▸ Selected text

+ + +

People that I didn't grow up seeing on TV, like two mothers and their adorable baby, a Cuban-Puerto Rican boy with cerebral palsy who loves to dance, or a Muslim Bangladeshi American family.
New York is like that, so our show is like that.
Music is also a huge part of our storytelling.
The Bronx is the birthplace of hip hop, and we have episodes about beatboxing, sneaker culture, and Uncle Nestor and Tia Gloria's favorite song, which is a 1990s-inspired Latin pop hit, which is way over the top, lots of runs.
And our music team does a really great job, especially with mixing traditional and contemporary Puerto Rican and Latin music with the score of the show.
And last, I just wanna talk a little bit about the different ways in which we try to reach families in their communities.
So the animated show is available via broadcast and streaming on all PBS KIDS websites and the Video app, YouTube and Amazon in English and in Spanish.
Our captions and descriptive video is available in both languages as well.
In addition to digital games, which are also in English and Spanish, we've launched activities for parents and educators via PBS Parents and PBS LearningMedia, we'll talk more about that later.
And we also work with a number of PBS member stations throughout the country to bring "Alma's Way" into their communities in ways that are useful to and relevant to the populations that they serve.
So one of those examples is in August of 2022, we partnered with WNET Thirteen and the MTA to host the Alma Train Party.
And that was at Grand Central Terminal, and it was a free event for kids and families to stop by, play the new Alma Train Party game, and learn more about local Bronx organizations who were also there.
So like the Bronx Children's Museum, the Bronx Zoo.
And they also got information on how they could use public transportation services to get to those organizations.
And they also got to meet Latina subway conductors who talked about their experiences working with the MTA.
And they got to take a Bomba class with Bombazo Dance Co.
So next, I'll cede the floor to Mallory, who will take us through some think throughs.
And I'll even change the slide for you because I'm nice.
- Oh, boy!

+ + +

▸ Information provided
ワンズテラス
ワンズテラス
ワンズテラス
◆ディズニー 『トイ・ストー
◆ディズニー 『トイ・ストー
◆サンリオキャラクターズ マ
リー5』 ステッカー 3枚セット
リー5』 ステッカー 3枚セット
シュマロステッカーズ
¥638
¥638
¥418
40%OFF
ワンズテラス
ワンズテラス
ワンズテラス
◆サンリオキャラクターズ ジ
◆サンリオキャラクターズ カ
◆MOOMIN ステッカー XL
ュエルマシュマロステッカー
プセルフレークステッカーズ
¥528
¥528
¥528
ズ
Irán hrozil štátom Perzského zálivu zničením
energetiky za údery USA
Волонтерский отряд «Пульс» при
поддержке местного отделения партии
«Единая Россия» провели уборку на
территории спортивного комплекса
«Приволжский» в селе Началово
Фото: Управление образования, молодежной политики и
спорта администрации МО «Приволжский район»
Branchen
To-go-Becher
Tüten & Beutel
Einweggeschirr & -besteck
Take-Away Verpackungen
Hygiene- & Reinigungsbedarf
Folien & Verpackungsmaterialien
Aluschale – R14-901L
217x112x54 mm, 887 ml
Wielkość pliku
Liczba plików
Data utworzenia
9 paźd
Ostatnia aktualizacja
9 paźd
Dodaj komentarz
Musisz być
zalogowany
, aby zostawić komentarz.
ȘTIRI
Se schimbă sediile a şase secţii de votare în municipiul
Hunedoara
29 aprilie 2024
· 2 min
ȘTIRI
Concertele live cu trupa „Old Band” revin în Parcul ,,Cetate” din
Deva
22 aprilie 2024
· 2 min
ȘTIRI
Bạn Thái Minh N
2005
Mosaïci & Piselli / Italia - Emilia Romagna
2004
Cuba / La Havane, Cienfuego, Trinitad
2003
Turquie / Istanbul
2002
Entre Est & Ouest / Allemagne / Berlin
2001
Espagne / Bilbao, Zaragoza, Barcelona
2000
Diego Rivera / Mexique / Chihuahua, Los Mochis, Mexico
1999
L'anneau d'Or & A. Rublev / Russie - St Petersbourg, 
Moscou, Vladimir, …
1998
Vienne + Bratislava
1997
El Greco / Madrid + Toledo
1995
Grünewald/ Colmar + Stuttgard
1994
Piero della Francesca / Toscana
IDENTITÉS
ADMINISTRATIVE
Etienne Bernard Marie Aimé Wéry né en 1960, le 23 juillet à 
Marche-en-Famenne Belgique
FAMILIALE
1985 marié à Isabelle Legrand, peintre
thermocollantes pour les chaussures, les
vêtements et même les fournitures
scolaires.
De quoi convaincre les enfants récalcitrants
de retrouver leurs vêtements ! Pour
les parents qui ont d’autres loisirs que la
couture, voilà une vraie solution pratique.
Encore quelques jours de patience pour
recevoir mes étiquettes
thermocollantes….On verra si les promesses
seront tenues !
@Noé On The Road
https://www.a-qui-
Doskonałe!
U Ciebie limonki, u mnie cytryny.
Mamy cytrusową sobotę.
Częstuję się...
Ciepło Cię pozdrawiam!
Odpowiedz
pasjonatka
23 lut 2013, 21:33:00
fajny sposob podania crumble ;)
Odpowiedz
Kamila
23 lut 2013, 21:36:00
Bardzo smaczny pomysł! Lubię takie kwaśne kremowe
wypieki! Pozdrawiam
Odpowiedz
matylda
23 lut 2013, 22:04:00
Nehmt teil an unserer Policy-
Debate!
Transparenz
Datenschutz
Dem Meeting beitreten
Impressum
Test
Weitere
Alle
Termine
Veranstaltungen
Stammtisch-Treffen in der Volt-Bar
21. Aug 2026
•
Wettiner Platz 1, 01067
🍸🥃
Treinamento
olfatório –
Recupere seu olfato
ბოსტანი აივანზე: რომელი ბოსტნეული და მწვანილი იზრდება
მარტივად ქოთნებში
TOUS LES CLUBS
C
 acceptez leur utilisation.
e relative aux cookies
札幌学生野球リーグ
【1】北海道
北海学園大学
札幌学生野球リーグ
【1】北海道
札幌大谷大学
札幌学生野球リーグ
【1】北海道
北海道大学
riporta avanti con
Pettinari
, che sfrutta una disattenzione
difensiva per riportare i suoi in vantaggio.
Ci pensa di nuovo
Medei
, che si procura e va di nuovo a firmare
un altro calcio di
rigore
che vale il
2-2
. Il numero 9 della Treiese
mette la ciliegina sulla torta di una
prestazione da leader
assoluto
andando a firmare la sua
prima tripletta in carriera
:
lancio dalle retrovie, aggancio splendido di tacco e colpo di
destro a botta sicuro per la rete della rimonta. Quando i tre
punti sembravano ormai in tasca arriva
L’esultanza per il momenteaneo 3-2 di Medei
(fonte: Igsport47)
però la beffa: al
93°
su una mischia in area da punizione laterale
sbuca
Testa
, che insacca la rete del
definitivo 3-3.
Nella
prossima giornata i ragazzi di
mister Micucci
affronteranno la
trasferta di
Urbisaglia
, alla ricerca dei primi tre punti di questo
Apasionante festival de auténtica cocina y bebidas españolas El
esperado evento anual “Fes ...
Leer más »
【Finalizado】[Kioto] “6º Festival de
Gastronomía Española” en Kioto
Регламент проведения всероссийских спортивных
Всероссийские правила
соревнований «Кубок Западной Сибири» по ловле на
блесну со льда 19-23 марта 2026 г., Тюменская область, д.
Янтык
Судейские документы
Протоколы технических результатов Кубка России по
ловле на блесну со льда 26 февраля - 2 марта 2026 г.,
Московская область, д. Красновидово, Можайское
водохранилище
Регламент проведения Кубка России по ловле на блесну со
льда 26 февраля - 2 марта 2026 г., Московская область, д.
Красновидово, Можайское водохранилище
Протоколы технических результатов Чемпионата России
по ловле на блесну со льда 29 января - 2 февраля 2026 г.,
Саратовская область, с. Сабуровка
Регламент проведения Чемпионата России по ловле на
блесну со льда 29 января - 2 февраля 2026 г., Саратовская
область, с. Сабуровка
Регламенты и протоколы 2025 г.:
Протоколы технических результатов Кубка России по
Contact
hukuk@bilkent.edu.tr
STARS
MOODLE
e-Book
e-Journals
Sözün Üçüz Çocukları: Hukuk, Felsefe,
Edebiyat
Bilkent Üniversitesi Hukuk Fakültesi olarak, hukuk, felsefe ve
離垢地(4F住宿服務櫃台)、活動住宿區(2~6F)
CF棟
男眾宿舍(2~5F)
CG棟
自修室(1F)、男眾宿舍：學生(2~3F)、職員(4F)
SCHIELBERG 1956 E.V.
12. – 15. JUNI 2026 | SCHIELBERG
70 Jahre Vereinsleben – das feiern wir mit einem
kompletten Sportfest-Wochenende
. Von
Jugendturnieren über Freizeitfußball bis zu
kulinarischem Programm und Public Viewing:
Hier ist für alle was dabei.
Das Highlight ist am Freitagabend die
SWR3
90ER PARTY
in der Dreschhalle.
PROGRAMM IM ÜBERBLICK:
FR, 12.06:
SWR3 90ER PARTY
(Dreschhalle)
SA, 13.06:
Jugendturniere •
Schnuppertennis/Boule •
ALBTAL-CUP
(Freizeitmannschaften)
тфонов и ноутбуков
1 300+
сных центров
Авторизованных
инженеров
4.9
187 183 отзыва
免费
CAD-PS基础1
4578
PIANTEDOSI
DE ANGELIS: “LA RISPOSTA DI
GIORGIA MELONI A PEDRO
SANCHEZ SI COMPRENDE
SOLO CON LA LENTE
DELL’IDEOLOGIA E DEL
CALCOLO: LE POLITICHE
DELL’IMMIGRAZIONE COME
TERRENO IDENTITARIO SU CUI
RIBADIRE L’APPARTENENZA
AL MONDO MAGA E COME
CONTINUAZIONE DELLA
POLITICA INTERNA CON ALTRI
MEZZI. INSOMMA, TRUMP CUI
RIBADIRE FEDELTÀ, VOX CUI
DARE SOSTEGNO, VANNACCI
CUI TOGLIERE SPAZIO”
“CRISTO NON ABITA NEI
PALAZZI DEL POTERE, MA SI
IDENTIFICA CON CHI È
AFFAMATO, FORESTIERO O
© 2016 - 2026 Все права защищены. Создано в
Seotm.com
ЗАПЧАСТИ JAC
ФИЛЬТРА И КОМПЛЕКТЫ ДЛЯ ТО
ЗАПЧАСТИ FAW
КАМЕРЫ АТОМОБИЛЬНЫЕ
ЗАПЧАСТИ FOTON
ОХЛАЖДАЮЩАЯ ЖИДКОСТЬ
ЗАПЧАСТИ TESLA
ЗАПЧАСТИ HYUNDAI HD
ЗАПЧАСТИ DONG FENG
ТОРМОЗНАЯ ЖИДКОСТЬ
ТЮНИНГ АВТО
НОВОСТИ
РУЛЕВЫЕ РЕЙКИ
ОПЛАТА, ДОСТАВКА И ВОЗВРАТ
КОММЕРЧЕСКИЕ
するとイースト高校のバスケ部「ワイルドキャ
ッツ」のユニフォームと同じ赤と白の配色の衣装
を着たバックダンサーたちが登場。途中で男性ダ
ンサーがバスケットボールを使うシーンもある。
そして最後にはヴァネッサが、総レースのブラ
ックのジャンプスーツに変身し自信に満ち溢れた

+ + +

▸ Tasks for this exercise
a – List every platform through which the talk about "Alma's Way" says the animated show can be watched.
b – According to the talk about "Alma's Way", at what location was the Alma Train Party held?
c – Carry on the talk about "Alma's Way" from its final line.

▸ Outputs in order
a –
- PBS KIDS websites
- The Video app
- YouTube
- Amazon

b – Grand Central Terminal.

c –
- And I have long arms.
- You are so kind.
[attendees chuckling] I love Mia.
All right, y'all.
So I'ma try real hard to read this tiny little screen because I couldn't pull it up on my phone.
So I'ma look at it like this, but I got my good glasses on, but I'm being real honest, this glare right here is making it, like, a little challenging, so we're really gon' think about this.
So, the think throughs, the think throughs.
If you have seen "Alma's Way," and as Mia was saying, critical thinking through line, right?
But what does that look like for children?
When we go tell children, "I need you to go think critically," does that mean anything to them?
[laughs] Like, what does that even mean?
What I love about Alma is because the way she does her think throughs, she models what critical thinking can look like, what a piece of critical thinking can look like, what a component, what an area is.
There's all different types of critical thinking, but the kind that she models is really pausing, stopping, and then acting, right?
But it kinda goes beyond that.
I always look at media, and now I really get to look at it in this role, but I always look at media as an opportunity for kids to understand depth of story, just like my love, passion, passion for books, right?
And how books can offer that opportunity for kids to do all those different thinking skills through reading a a story.
Well, I like to think of shows that you can read a show, and "Alma's" one of those shows where you actually can read a show.
Think about the ways that you read a book, right?
How do we tell kids to read a book?
You can read the words, you can read the pictures, or you can recall and retell the story, right?
What do you see on this slide?
What is the first thing that you see on this slide with Alma?
Recall and retell.
What is one of the main things you're doing when you're watching Alma?
You're watching moving pictures.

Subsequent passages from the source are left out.